Ask the Expert: Is Endurance Exercise Actually Bad For You?
You may have seen the studies linking endurance exercise to heart problems. But are they the real deal?
Anyone who’s ever watched a marathon can agree on one thing: Distance runners are in really, really good shape. So when we saw research asserting that endurance exercise is actually bad for your health, we were shocked—and skeptical.
A Wall Street Journal article about this growing body of anti-endurance exercise thinking cites studies that say that extreme exercise puts athletes at a higher risk for coronary-artery plaque, irregular heart beats, heart disease, and heart attacks, among other things. The WSJ even went so far as to title its piece “The Exercise Equivalent of a Cheeseburger?,” though it did also note that many sports scientists disagree with or put forth qualifications about the research. But how could endurance exercise, long considered the gold standard of fitness, be bad for your heart? The article quotes John Mandrola, a cardiac electrophysiologist:
“Heart disease comes from inflammation and if you’re constantly, chronically inflaming yourself, never letting your body heal, why wouldn’t there be a relationship between over exercise and heart disease?” said John Mandrola, a cardiac electrophysiologist and columnist for TheHeart.org.
Still, we weren’t totally convinced, so we went to Dr. Daniel Forman, the medical director of the Exercise Testing Laboratory and cardiac rehabilitation at Brigham and Women’s Hospital, for some answers.
Is there validity to the idea that endurance exercise is bad for your heart?
If you’re doing intense exercise for many hours a day, multiple days a week, there are data that suggest that in some people, it may be associated with detrimental aspects. But if you say endurance exercise, for the vast majority of people the intensities are much lower. They do not achieve the kind of several hour, consecutive exercise seven days a week that I’m describing. It’s several days a week, they slow down when they’re tired, then they speed up, and that’s really very different.
What kind of damage could people experience?
It’s really the fringes, the extremes, which maybe, in some people—not in everyone, but in some people—there could be an overuse component where you have aspects of right heart damage: overly burdensome strain on the right heart … with increased fibrosis and ultimately greater susceptibility to arrhythmia and heart failure. But that really is a small fraction of the percent of the very small percent of people that come close to exercising [with that intensity].

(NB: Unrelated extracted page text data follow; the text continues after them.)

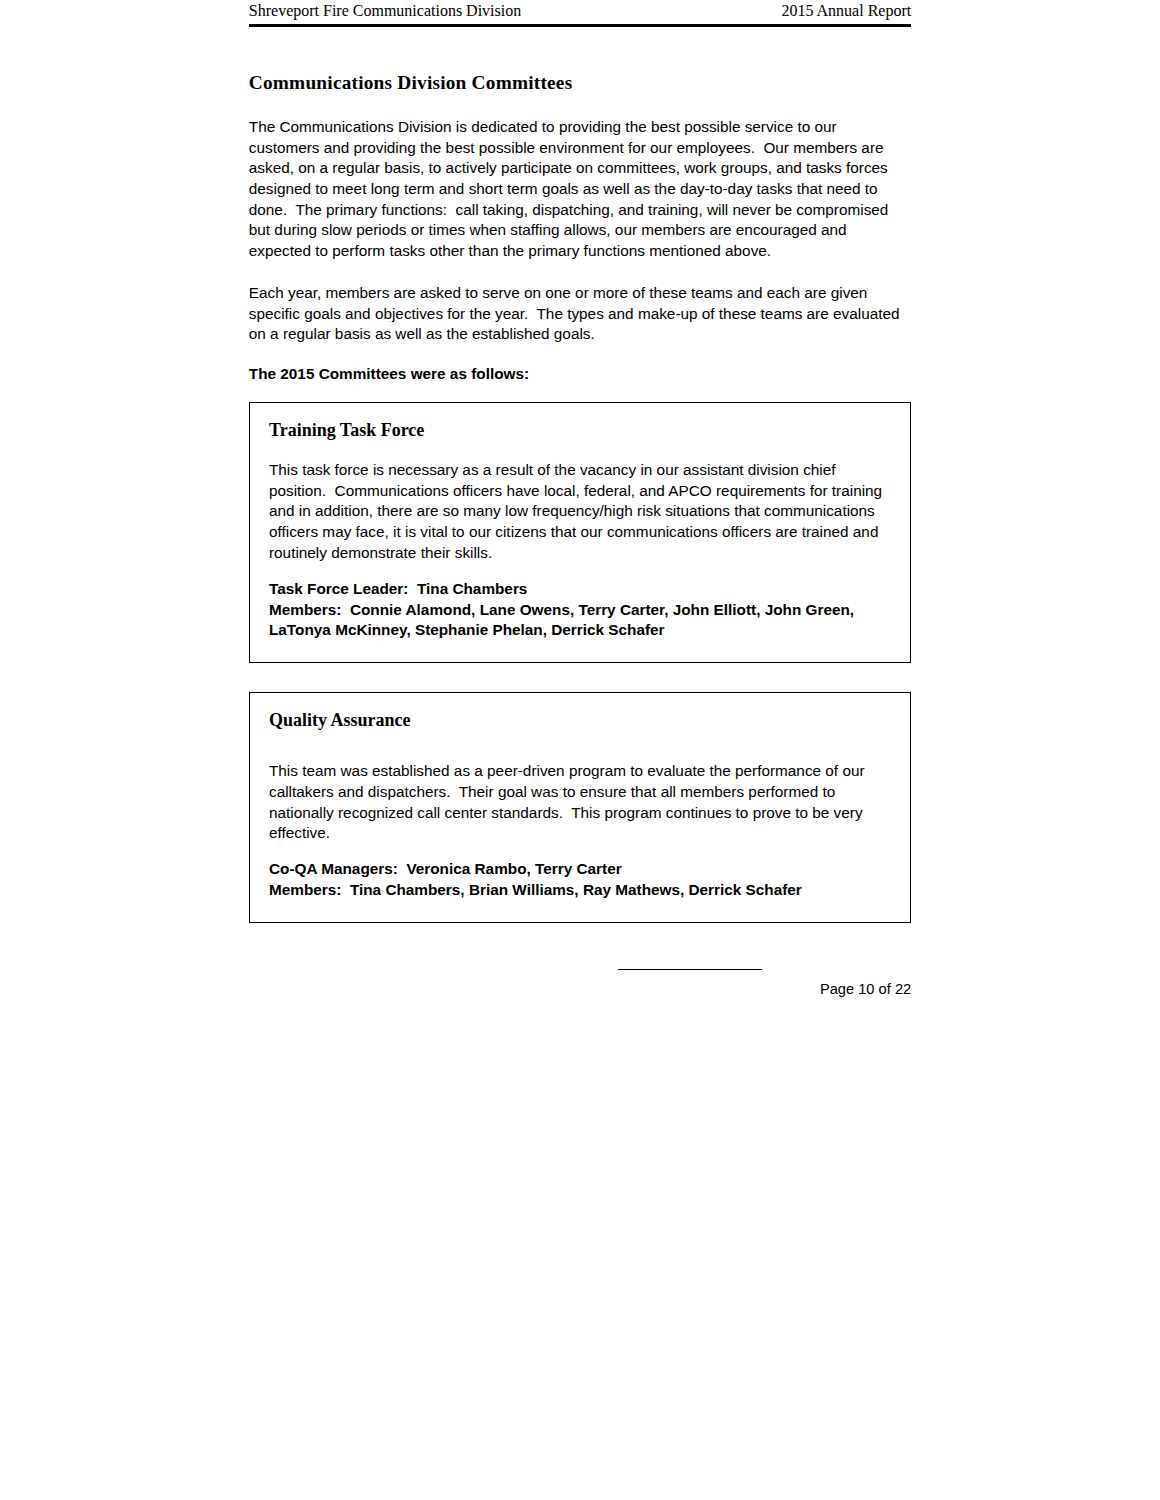Shreveport Fire Communications Division 2015 Annual Report
Communications Division Committees
The Communications Division is dedicated to providing the best possible service to our customers and providing the best possible environment for our employees. Our members are asked, on a regular basis, to actively participate on committees, work groups, and tasks forces designed to meet long term and short term goals as well as the day-to-day tasks that need to done. The primary functions: call taking, dispatching, and training, will never be compromised but during slow periods or times when staffing allows, our members are encouraged and expected to perform tasks other than the primary functions mentioned above.
Each year, members are asked to serve on one or more of these teams and each are given specific goals and objectives for the year. The types and make-up of these teams are evaluated on a regular basis as well as the established goals.
The 2015 Committees were as follows:
Training Task Force
This task force is necessary as a result of the vacancy in our assistant division chief position. Communications officers have local, federal, and APCO requirements for training and in addition, there are so many low frequency/high risk situations that communications officers may face, it is vital to our citizens that our communications officers are trained and routinely demonstrate their skills.
Task Force Leader: Tina Chambers
Members: Connie Alamond, Lane Owens, Terry Carter, John Elliott, John Green, LaTonya McKinney, Stephanie Phelan, Derrick Schafer
Quality Assurance
This team was established as a peer-driven program to evaluate the performance of our calltakers and dispatchers. Their goal was to ensure that all members performed to nationally recognized call center standards. This program continues to prove to be very effective.
Co-QA Managers: Veronica Rambo, Terry Carter
Members: Tina Chambers, Brian Williams, Ray Mathews, Derrick Schafer
Page 10 of 22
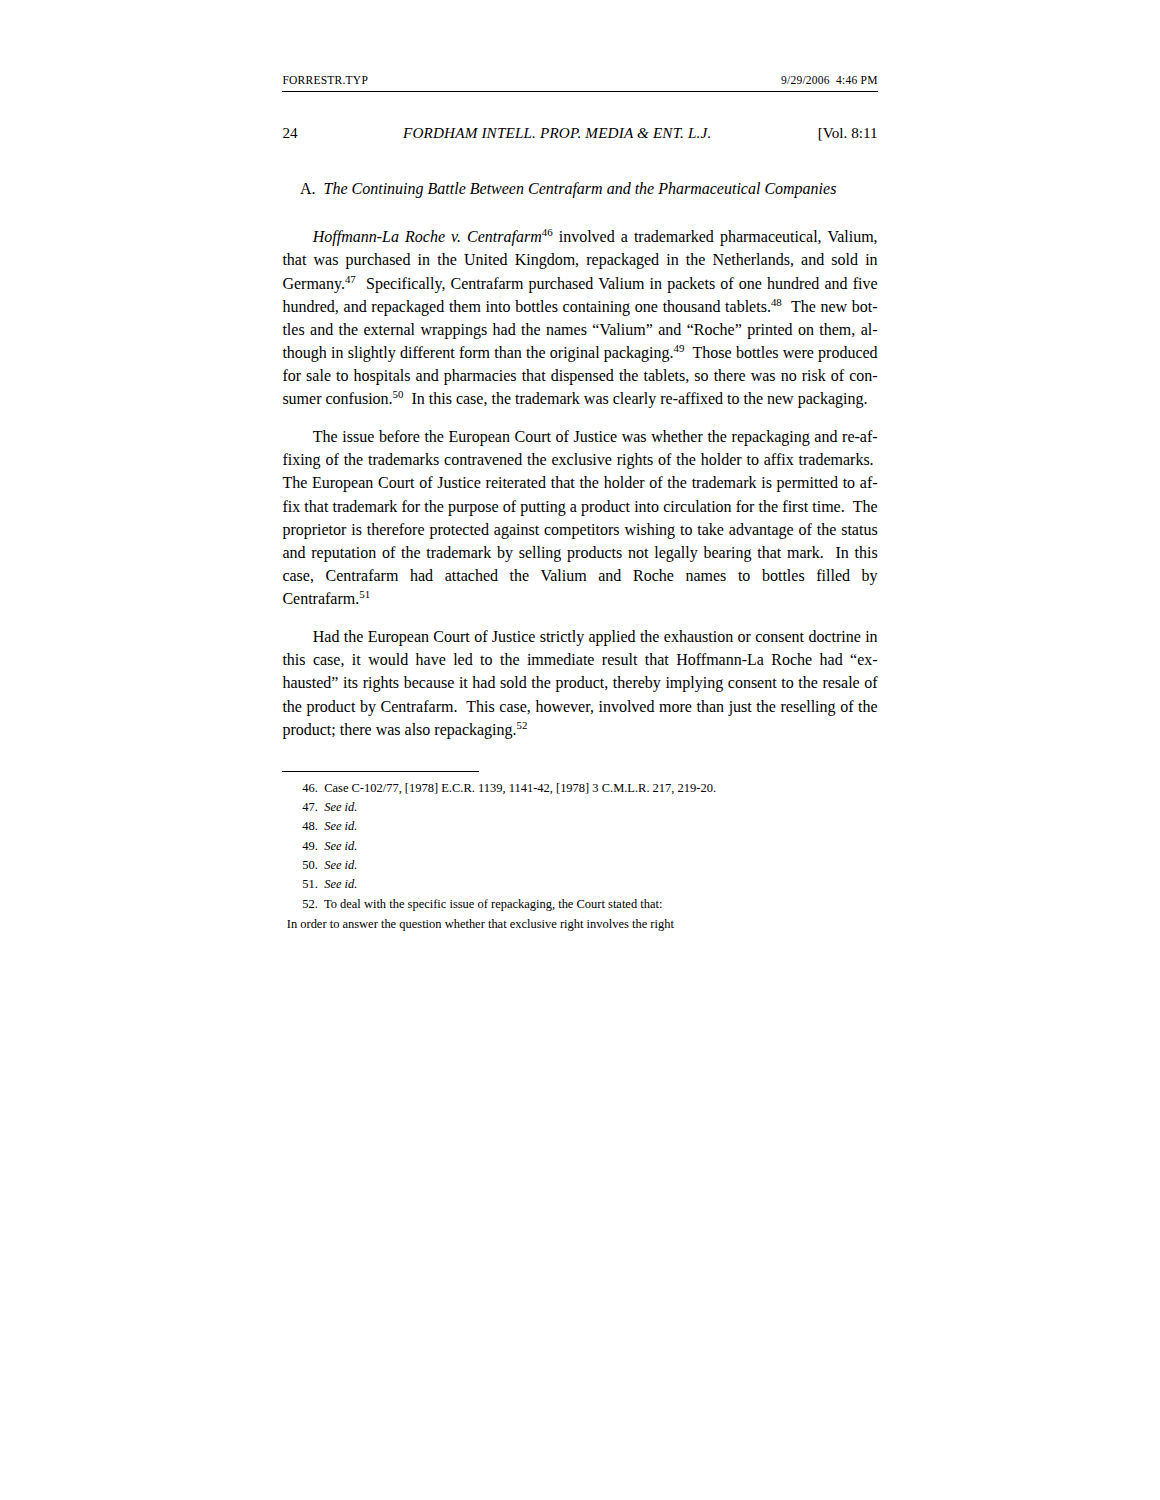Forrestr.Typ 9/29/2006 4:46 PM
24 Fordham Intell. Prop. Media & Ent. L.J. [Vol. 8:11
A. The Continuing Battle Between Centrafarm and the Pharmaceutical Companies
Hoffmann-La Roche v. Centrafarm46 involved a trademarked pharmaceutical, Valium, that was purchased in the United Kingdom, repackaged in the Netherlands, and sold in Germany.47 Specifically, Centrafarm purchased Valium in packets of one hundred and five hundred, and repackaged them into bottles containing one thousand tablets.48 The new bottles and the external wrappings had the names “Valium” and “Roche” printed on them, although in slightly different form than the original packaging.49 Those bottles were produced for sale to hospitals and pharmacies that dispensed the tablets, so there was no risk of consumer confusion.50 In this case, the trademark was clearly re-affixed to the new packaging.
The issue before the European Court of Justice was whether the repackaging and re-affixing of the trademarks contravened the exclusive rights of the holder to affix trademarks. The European Court of Justice reiterated that the holder of the trademark is permitted to affix that trademark for the purpose of putting a product into circulation for the first time. The proprietor is therefore protected against competitors wishing to take advantage of the status and reputation of the trademark by selling products not legally bearing that mark. In this case, Centrafarm had attached the Valium and Roche names to bottles filled by Centrafarm.51
Had the European Court of Justice strictly applied the exhaustion or consent doctrine in this case, it would have led to the immediate result that Hoffmann-La Roche had “exhausted” its rights because it had sold the product, thereby implying consent to the resale of the product by Centrafarm. This case, however, involved more than just the reselling of the product; there was also repackaging.52
46. Case C-102/77, [1978] E.C.R. 1139, 1141-42, [1978] 3 C.M.L.R. 217, 219-20.
47. See id.
48. See id.
49. See id.
50. See id.
51. See id.
52. To deal with the specific issue of repackaging, the Court stated that:
In order to answer the question whether that exclusive right involves the right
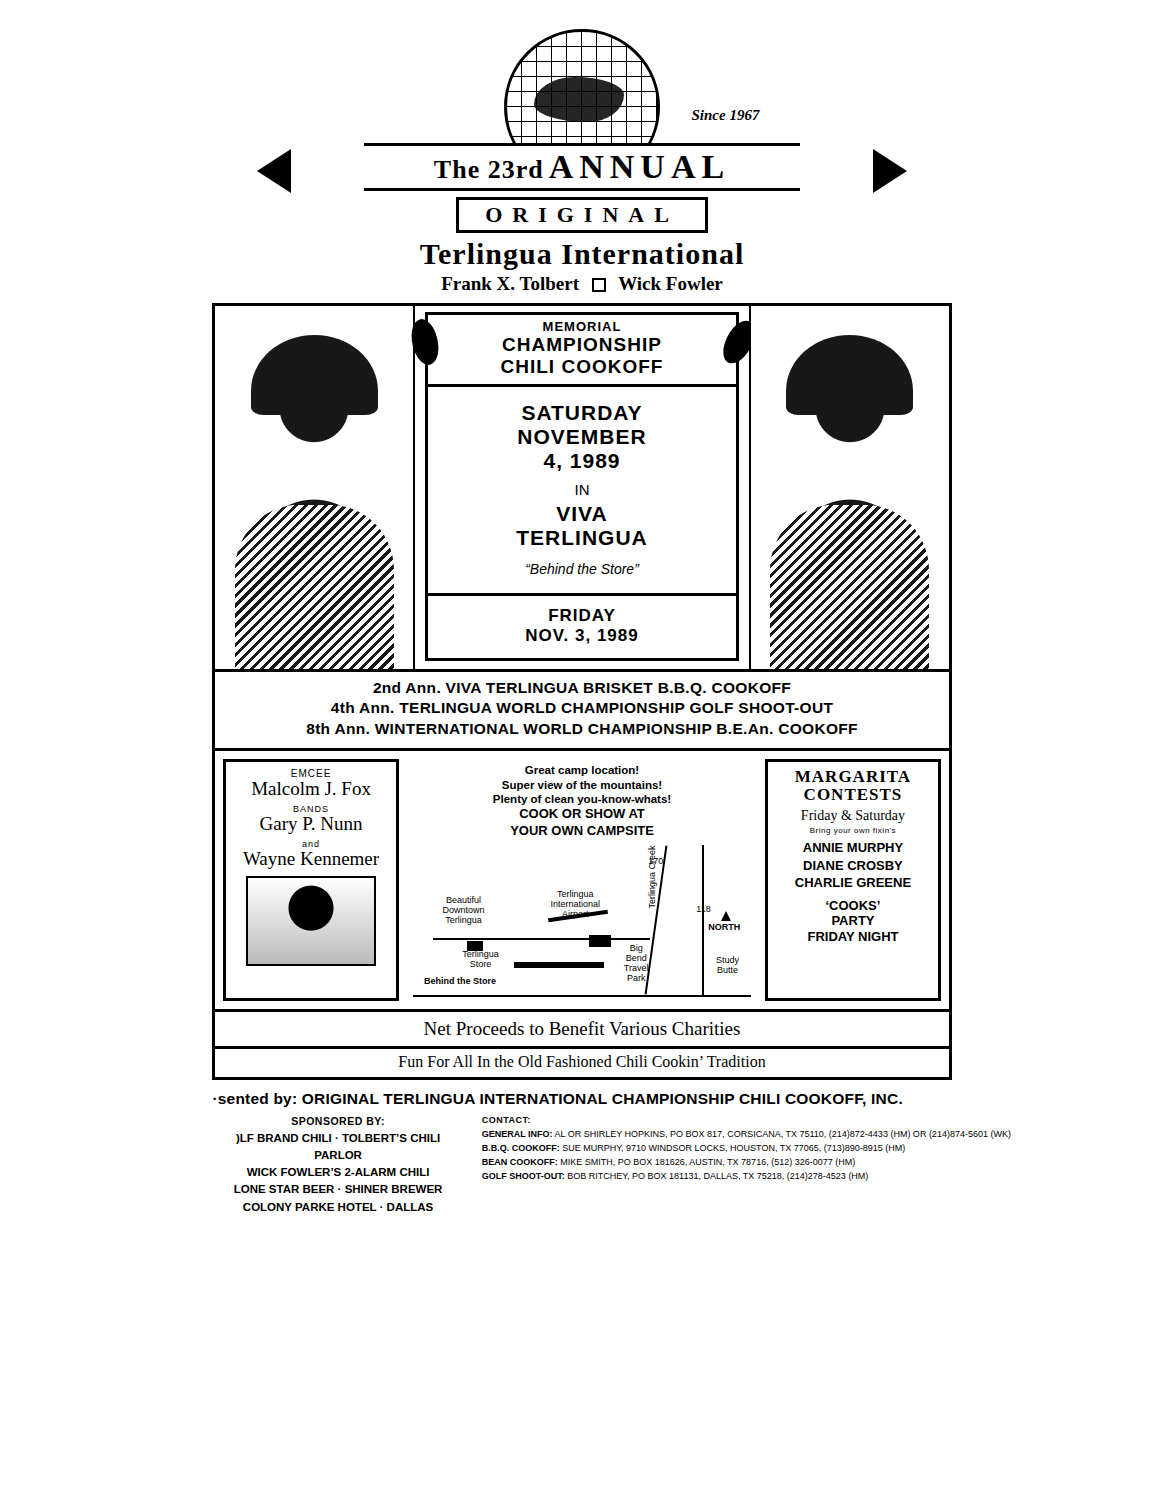Since 1967
The 23rd ANNUAL
ORIGINAL
Terlingua International
Frank X. Tolbert Wick Fowler
MEMORIAL
CHAMPIONSHIP
CHILI COOKOFF
SATURDAY
NOVEMBER
4, 1989
IN
VIVA
TERLINGUA
“Behind the Store”
FRIDAY
NOV. 3, 1989
2nd Ann. VIVA TERLINGUA BRISKET B.B.Q. COOKOFF
4th Ann. TERLINGUA WORLD CHAMPIONSHIP GOLF SHOOT-OUT
8th Ann. WINTERNATIONAL WORLD CHAMPIONSHIP B.E.An. COOKOFF
EMCEE
Malcolm J. Fox
BANDS
Gary P. Nunn
and
Wayne Kennemer
Great camp location!
Super view of the mountains!
Plenty of clean you-know-whats!
COOK OR SHOW AT
YOUR OWN CAMPSITE
Beautiful
Downtown
Terlingua
Terlingua
International
Airport
Terlingua
Store
Behind the Store
Big
Bend
Travel
Park
Terlingua Creek
170
118
NORTH
Study
Butte
MARGARITA
CONTESTS
Friday & Saturday
Bring your own fixin's
ANNIE MURPHY
DIANE CROSBY
CHARLIE GREENE
‘COOKS’
PARTY
FRIDAY NIGHT
Net Proceeds to Benefit Various Charities
Fun For All In the Old Fashioned Chili Cookin’ Tradition
·sented by: ORIGINAL TERLINGUA INTERNATIONAL CHAMPIONSHIP CHILI COOKOFF, INC.
SPONSORED BY:
)LF BRAND CHILI · TOLBERT’S CHILI PARLOR
WICK FOWLER’S 2-ALARM CHILI
LONE STAR BEER · SHINER BREWER
COLONY PARKE HOTEL · DALLAS
CONTACT:
GENERAL INFO: AL OR SHIRLEY HOPKINS, PO BOX 817, CORSICANA, TX 75110, (214)872-4433 (HM) OR (214)874-5601 (WK)
B.B.Q. COOKOFF: SUE MURPHY, 9710 WINDSOR LOCKS, HOUSTON, TX 77065, (713)890-8915 (HM)
BEAN COOKOFF: MIKE SMITH, PO BOX 181626, AUSTIN, TX 78716, (512) 326-0077 (HM)
GOLF SHOOT-OUT: BOB RITCHEY, PO BOX 181131, DALLAS, TX 75218, (214)278-4523 (HM)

So this isn’t a reason to stop exercising?
I would guesstimate that there are several thousand articles that all show consistent benefits of exercise, and then there’s one or two that show a subset of—it’s really triathlon people or people that run 100 miles consecutively, really the super, super intense athletes—maybe in some cases have some bad aspects, and people rivet on those. It’s almost as a justification: “I told you I shouldn’t exercise!” That’s a distortion, because everyone who exercises on a more achievable level benefits. This is really not you; this is people who run triathlons 10 times a year that are just obsessed with their athleticism, and that’s not the average patient or the average individual. I hope everyone else continues to exercise.